» WHAT YOU HAVE TO DO: Please return the records unchanged, from the line containing "To the nearest percent, what is the combined" through the line containing "Count the values in the range 3 to 7.". Leave the pictures out.

» DATA EXCERPTS:
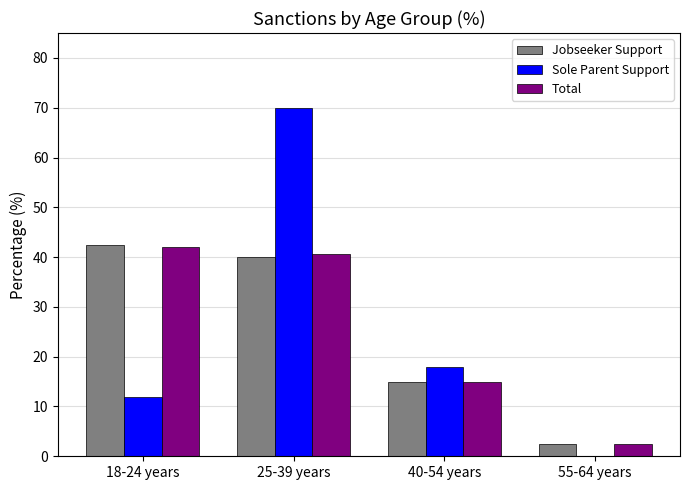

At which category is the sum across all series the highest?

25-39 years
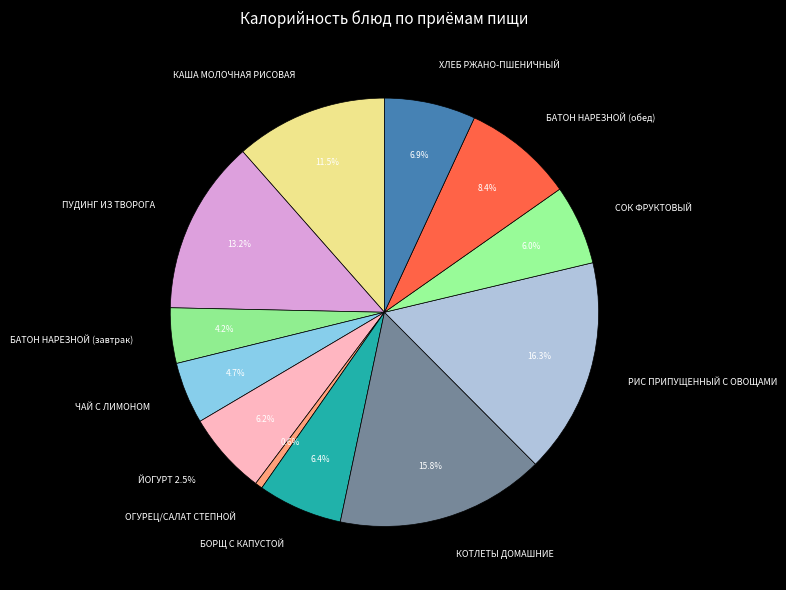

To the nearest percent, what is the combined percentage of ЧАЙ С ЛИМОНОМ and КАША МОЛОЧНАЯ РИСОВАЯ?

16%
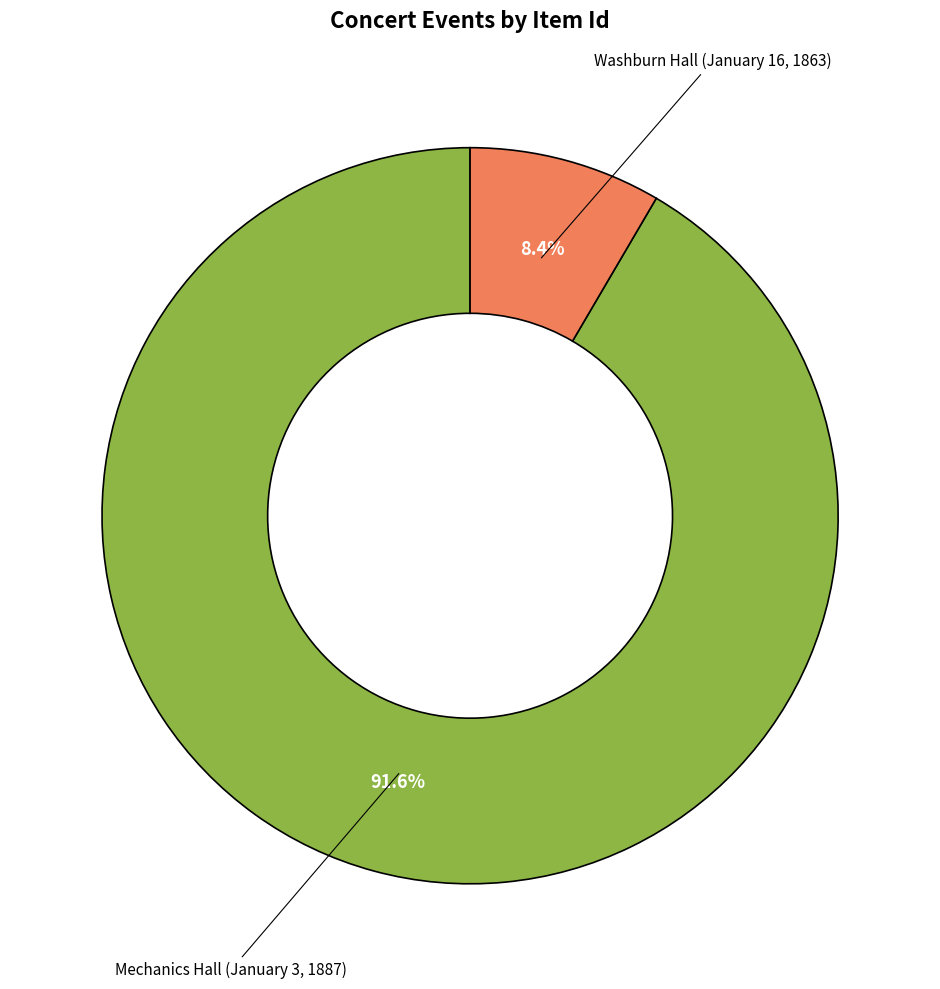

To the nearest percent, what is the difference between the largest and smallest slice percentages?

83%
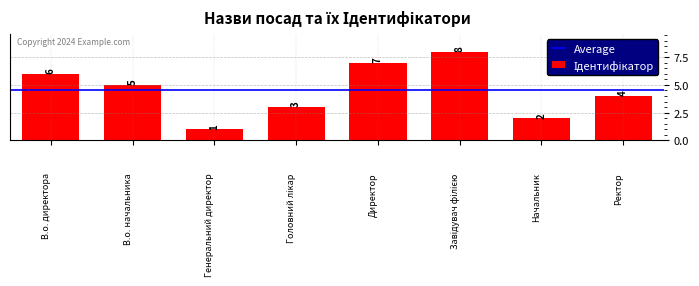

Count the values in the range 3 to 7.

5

* * *

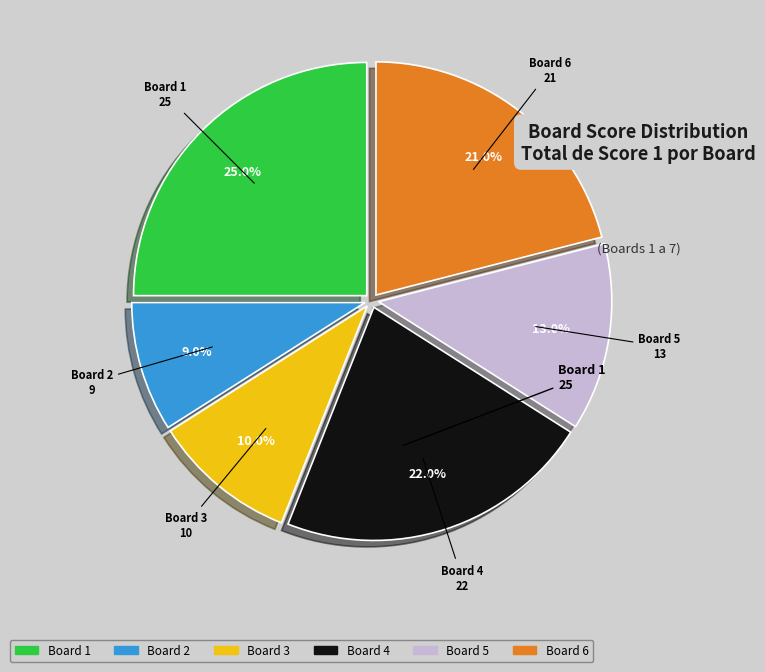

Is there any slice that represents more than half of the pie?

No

» COMPLETED EXERCISE:
To the nearest percent, what is the combined percentage of ЧАЙ С ЛИМОНОМ and КАША МОЛОЧНАЯ РИСОВАЯ?

16%

To the nearest percent, what is the difference between the largest and smallest slice percentages?

83%

Count the values in the range 3 to 7.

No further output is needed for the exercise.